Steer-backlog means you can get a followup response after the steered run, so streaming surfaces can look like duplicates. Prefer collect/steer if you want one response per inbound message. Send /queue collect as a standalone command (per-session) or set routing.queue.byProvider.discord: "collect". Defaults (when unset in config):
  • All surfaces → collect
Configure globally or per provider via routing.queue:
{
  routing: {
    queue: {
      mode: "collect",
      debounceMs: 1000,
      cap: 20,
      drop: "summarize",
      byProvider: { discord: "collect" }
    }
  }
}

Queue options

Options apply to followup, collect, and steer-backlog (and to steer when it falls back to followup):
  • debounceMs: wait for quiet before starting a followup turn (prevents “continue, continue”).
  • cap: max queued messages per session.
  • drop: overflow policy (old, new, summarize).
Summarize keeps a short bullet list of dropped messages and injects it as a synthetic followup prompt.

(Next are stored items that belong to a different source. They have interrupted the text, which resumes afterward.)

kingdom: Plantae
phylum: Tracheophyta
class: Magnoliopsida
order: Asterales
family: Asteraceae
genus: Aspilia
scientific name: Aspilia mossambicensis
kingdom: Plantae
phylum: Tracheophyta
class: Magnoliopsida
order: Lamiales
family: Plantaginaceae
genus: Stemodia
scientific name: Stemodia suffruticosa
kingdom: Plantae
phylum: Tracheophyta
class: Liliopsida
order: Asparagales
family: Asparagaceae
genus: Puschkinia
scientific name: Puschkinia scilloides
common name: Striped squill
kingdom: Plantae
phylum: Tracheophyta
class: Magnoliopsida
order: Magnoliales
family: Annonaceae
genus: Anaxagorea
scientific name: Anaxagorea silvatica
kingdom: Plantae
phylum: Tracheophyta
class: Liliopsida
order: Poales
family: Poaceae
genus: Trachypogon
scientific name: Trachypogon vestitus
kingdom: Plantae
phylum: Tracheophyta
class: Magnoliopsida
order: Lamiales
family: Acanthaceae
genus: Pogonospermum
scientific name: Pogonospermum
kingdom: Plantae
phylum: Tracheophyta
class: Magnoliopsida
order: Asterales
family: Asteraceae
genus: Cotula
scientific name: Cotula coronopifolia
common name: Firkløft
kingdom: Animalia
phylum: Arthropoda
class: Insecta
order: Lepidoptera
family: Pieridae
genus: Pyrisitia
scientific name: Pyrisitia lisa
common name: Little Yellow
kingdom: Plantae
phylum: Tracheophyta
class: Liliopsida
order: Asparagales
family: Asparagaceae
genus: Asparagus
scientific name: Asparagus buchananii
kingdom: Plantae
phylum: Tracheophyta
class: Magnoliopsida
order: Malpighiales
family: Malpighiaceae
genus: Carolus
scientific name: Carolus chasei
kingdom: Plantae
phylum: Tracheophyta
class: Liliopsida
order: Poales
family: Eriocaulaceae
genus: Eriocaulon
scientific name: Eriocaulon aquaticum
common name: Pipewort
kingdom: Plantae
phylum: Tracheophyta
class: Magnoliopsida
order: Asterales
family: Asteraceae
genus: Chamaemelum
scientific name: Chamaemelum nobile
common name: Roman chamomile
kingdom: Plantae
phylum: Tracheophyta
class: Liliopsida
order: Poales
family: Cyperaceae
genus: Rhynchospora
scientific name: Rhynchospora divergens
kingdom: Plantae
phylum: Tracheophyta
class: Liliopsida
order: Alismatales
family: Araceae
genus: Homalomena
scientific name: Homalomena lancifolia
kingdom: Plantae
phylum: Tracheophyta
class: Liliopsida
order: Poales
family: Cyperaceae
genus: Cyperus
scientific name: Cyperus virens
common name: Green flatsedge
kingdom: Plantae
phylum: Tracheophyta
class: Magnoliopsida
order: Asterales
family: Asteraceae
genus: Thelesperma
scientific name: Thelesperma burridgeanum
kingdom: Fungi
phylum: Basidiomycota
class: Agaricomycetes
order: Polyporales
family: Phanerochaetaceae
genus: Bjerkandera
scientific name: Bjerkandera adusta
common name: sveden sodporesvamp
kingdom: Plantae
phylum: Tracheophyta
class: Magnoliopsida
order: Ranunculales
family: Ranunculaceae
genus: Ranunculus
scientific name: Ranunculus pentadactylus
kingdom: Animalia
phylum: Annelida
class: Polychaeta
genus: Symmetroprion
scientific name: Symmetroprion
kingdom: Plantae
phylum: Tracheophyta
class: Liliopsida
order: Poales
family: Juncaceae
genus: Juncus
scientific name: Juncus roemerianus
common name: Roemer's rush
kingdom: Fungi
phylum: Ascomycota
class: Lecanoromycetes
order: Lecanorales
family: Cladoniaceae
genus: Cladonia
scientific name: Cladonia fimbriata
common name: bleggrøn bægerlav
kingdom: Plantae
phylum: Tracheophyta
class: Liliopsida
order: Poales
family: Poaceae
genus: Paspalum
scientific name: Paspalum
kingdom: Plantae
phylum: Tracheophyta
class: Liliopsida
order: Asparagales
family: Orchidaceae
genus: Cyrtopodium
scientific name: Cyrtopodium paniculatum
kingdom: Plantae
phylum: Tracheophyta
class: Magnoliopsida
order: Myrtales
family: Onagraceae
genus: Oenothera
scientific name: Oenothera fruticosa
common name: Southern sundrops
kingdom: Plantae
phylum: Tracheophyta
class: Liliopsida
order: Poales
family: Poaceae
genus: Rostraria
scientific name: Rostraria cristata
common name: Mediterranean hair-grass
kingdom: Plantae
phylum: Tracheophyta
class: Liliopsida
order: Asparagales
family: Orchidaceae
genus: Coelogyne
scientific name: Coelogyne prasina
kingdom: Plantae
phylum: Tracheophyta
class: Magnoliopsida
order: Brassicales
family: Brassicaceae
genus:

Defaults: debounceMs: 1000, cap: 20, drop: summarize.

Per-session overrides

  • Send /queue <mode> as a standalone command to store the mode for the current session.
  • Options can be combined: /queue collect debounce:2s cap:25 drop:summarize
  • /queue default or /queue reset clears the session override.

Scope and guarantees

  • Applies only to config-driven command replies; plain text replies are unaffected.
  • Default lane (main) is process-wide for inbound + main heartbeats; set agent.maxConcurrent to allow multiple sessions in parallel.
  • Additional lanes may exist (e.g. cron) so background jobs can run in parallel without blocking inbound replies.
  • Per-session lanes guarantee that only one agent run touches a given session at a time.
  • No external dependencies or background worker threads; pure TypeScript + promises.

Troubleshooting

  • If commands seem stuck, enable verbose logs and look for “queued for …ms” lines to confirm the queue is draining.
  • If you need queue depth, enable verbose logs and watch for queue timing lines.